Several known and widely used averaging techniques aiming to improve the accuracy of the two-dimensional finite-difference frequency-domain (FDFD) method, in the presence of material discontinuities, are reviewed, numerically tested, and compared with respect to their accuracies. Furthermore, all averaging techniques are rigorously and efficiently implemented using the Supercover Digital Differential Analyzer algorithm and a modified Liang-Barsky algorithm suitably adapted from computer graphics applications. The FDFD with Gaussian blurring; the FDFD with volume-polarized effective permittivity; the FDFD with volume-polarized effective permittivity on shifted cells; and the FDFD with anisotropic smoothing [FDFD (AS)] are compared with respect to their accuracies (for both TE and TM polarization), in the case of scattering by an infinite homogeneous cylinder (for which analytical solution exists) comprising a lossless dielectric, a high-index, low-loss dielectric, or a metal.

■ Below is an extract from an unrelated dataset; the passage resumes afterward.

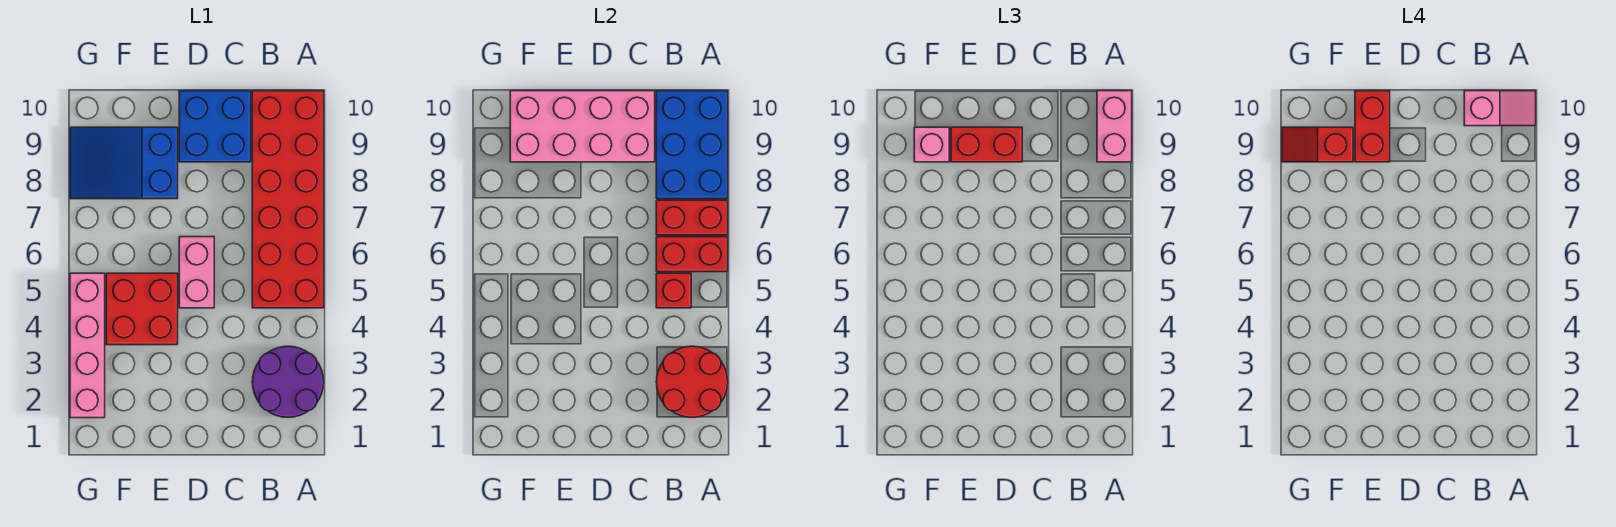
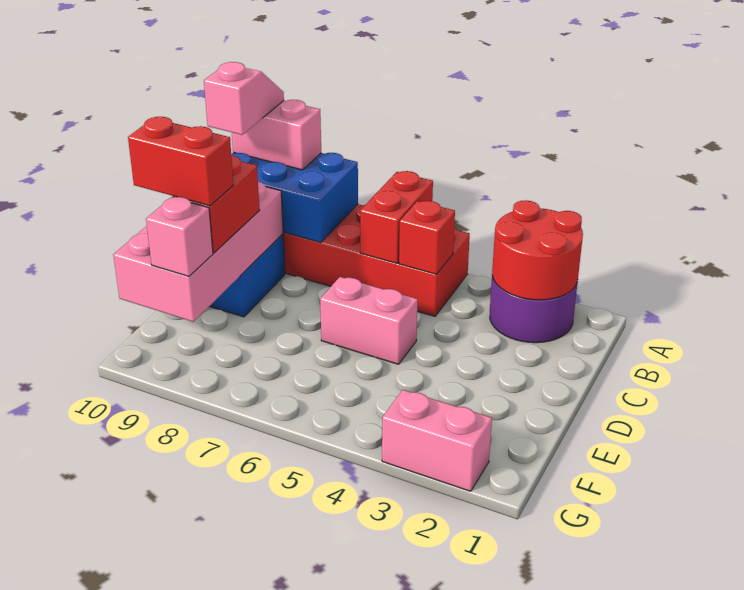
red 1x2 brick [656,200,728,235] -> none
red 2x2 brick [106,273,178,345] -> none
blue 2x3 slope [70,127,178,199] -> none
red 1x2 slope [1282,127,1353,162] -> none
pink 1x4 brick [70,273,105,418] -> pink 1x2 brick [382,390,492,491]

Sample plots of the relative errors are presented for various field components. Absolute error norms (L and L) are also presented for both polarizations and for two grid-cell sizes for quantitative comparisons. The results show that the FDFD (AS) prevails in accuracy mainly because it satisfies the boundary conditions at the cylinder's boundary the best. However, for the high-index dielectrics and metals, even the FDFD without any averaging gives very good results for the field components parallel to the uniformity direction. However, the FDFD (AS) is always more accurate when the in-plane field components are sought.